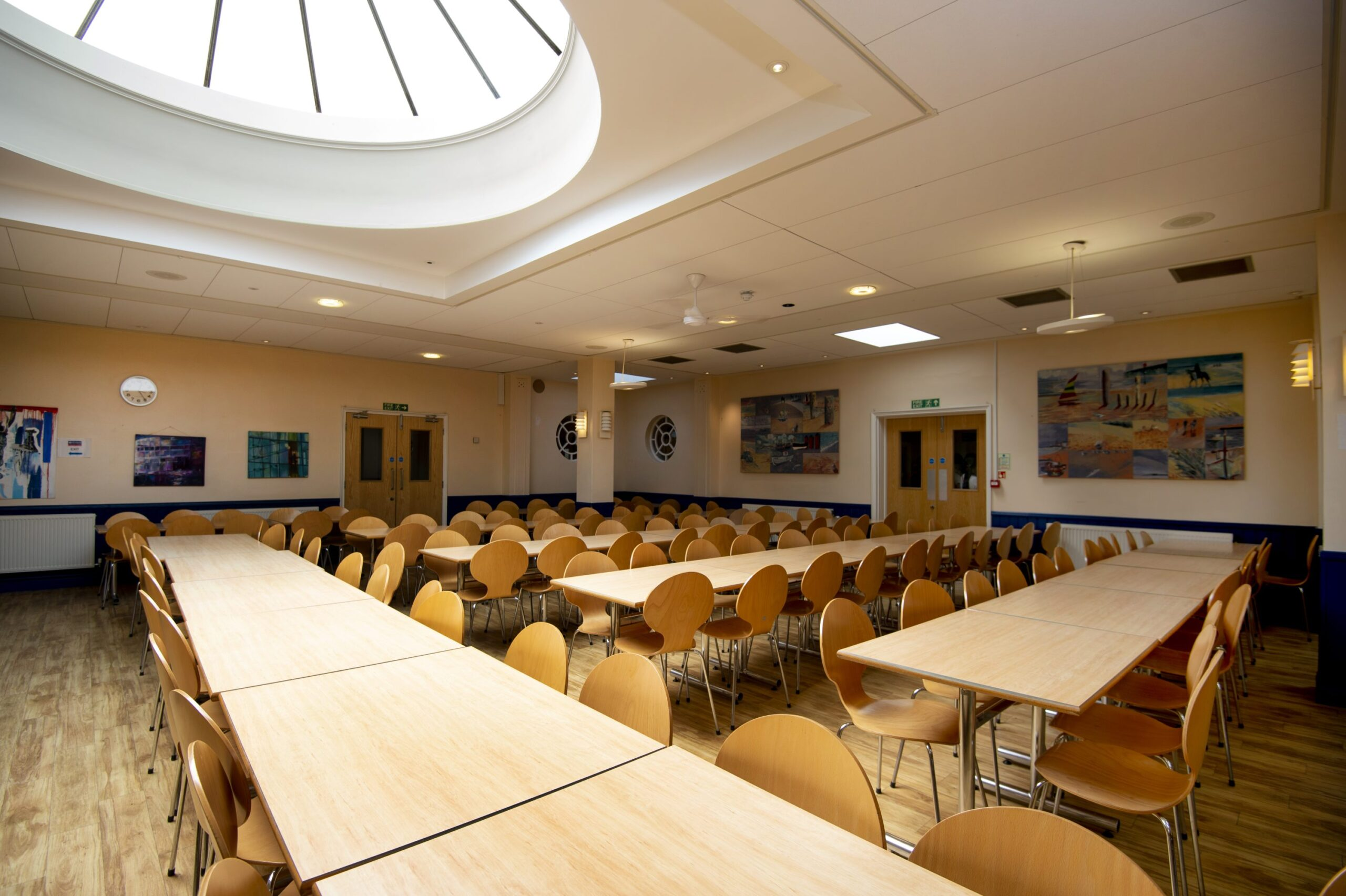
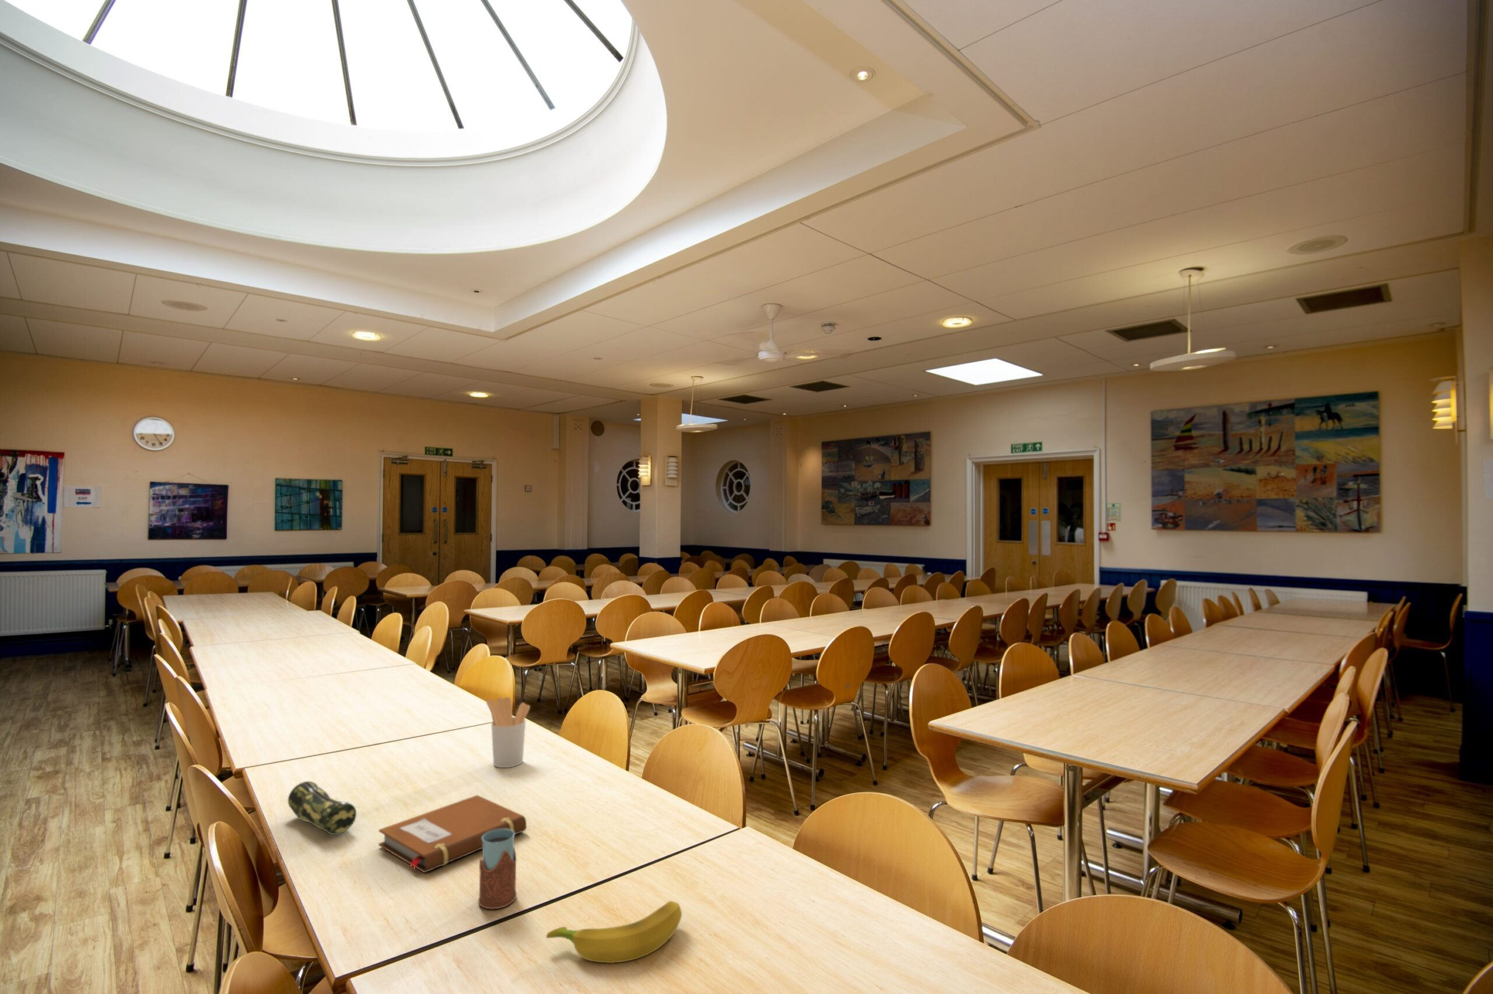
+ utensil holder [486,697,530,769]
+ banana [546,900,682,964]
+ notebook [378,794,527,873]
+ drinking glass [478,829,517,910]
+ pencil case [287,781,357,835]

...

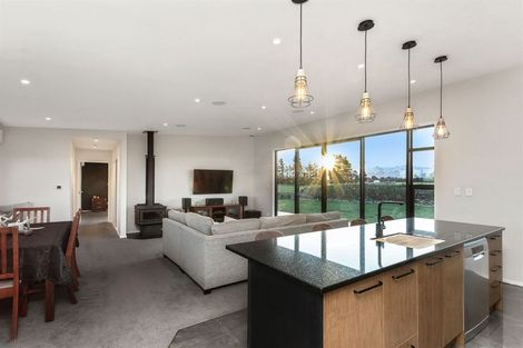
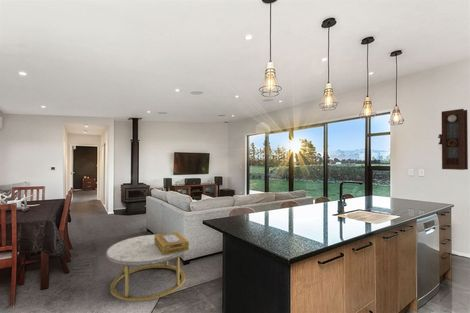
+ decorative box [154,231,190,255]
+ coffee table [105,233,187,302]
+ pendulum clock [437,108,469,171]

* * *

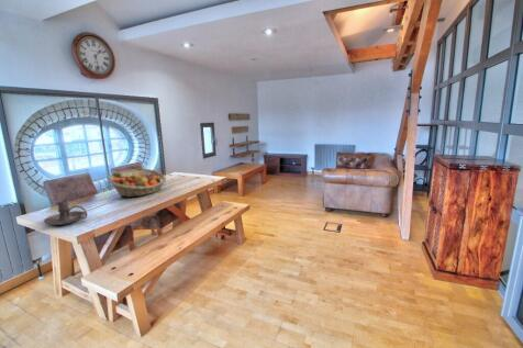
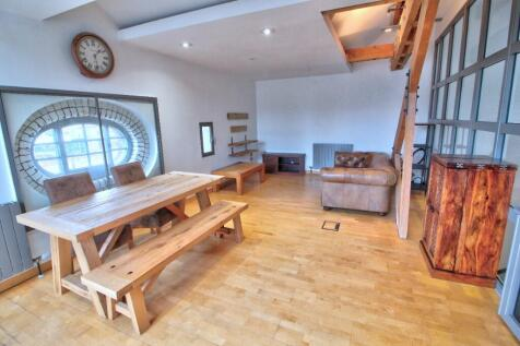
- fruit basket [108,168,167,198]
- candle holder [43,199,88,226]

◆ Exercise ◆
The word to find is "holder". Copy every line of the data that holds it.

◆ Task output ◆
+ utensil holder [486,697,530,769]
- candle holder [43,199,88,226]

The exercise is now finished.